An even deeper issue is one we are more likely to face today, I think. After all, we don’t have any special standards about what people can donate – look at the couch in the average youth room, or see how long past the expiration date some food is when it comes into a food pantry and you’ll see not everybody figures you have to have something special when you're donating to charity. But the cheating and theft were the symptom of the real problem, and that’s what I think we all face quite often today.

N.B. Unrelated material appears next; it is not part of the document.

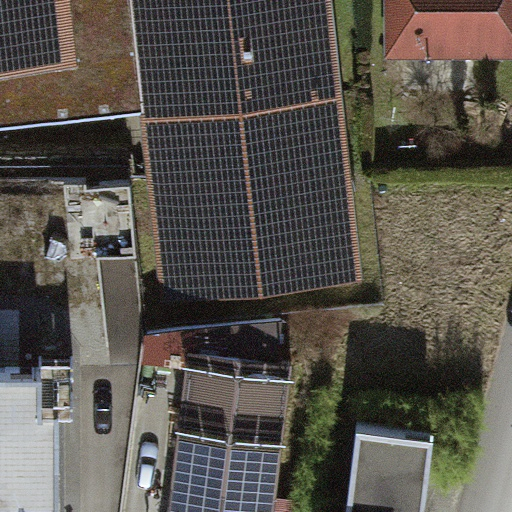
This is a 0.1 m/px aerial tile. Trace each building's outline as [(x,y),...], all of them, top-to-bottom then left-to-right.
[(131,0),(72,0),(80,64),(0,73),(0,123),(143,107),(131,0)] [(0,0),(0,73),(80,64),(72,0),(0,0)] [(327,0),(131,0),(143,107),(169,315),(361,293),(327,0)] [(511,0),(386,0),(386,55),(511,55),(511,0)] [(0,511),(59,511),(58,412),(39,413),(38,370),(0,370),(0,511)] [(245,511),(259,414),(181,403),(166,511),(245,511)] [(422,511),(431,434),(341,424),(331,511),(422,511)]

That real problem came when the people who started charging extortion-style rates for changing coins or sacrificial animals figured out they could use the Temple for their own purposes. Whose house is the Temple, according to Jesus? God’s house, right? Well, how do we act when we’re in someone else’s house? Do we treat it like our own, or are we aware we’re guests? Would you be happy if I came to your house and starting trying to sell Amway from your phone, or would you think I was rude and ask me to stop?
As a pastor, I know all too well the temptation to use the church for some means or purpose of my own. I know it as a temptation I’ve resisted and as one I’ve given in to and sought forgiveness for.
But clergy are certainly not alone in this failing. We know people, don’t we, who come to church for some need or desire they have. It’s a place to be important. It’s a place to show off. It’s a place to make us feel superior to those who aren’t here, or to be entertained, or score our points with God.
Those other things we use the church for don’t have to be bad. Maybe we use the church to help a cause we believe in, like protecting the environment or helping the poor. Neither of those is bad, nor are a score of others that come to mind. There are certainly parts of God’s work which focus on them both. But when we put our church in service to them, rather than understand we might do them as our service to God, we fall in to the age-old trap of insisting that we know what God should do and we know how God should act.
At the worst end of that choice is nakedly using God for our own ends without caring about it at all, like the money-changers. At the best end is taking a service we do in response to God and moving God from the center of our lives so we can fit that service in the place where God belongs, and that’s still a very big problem.
Because only God should be at the center of our lives – it’s how we’re made, it’s what he wants, and it’s the only way we can find ourselves becoming who and what we were always supposed to be.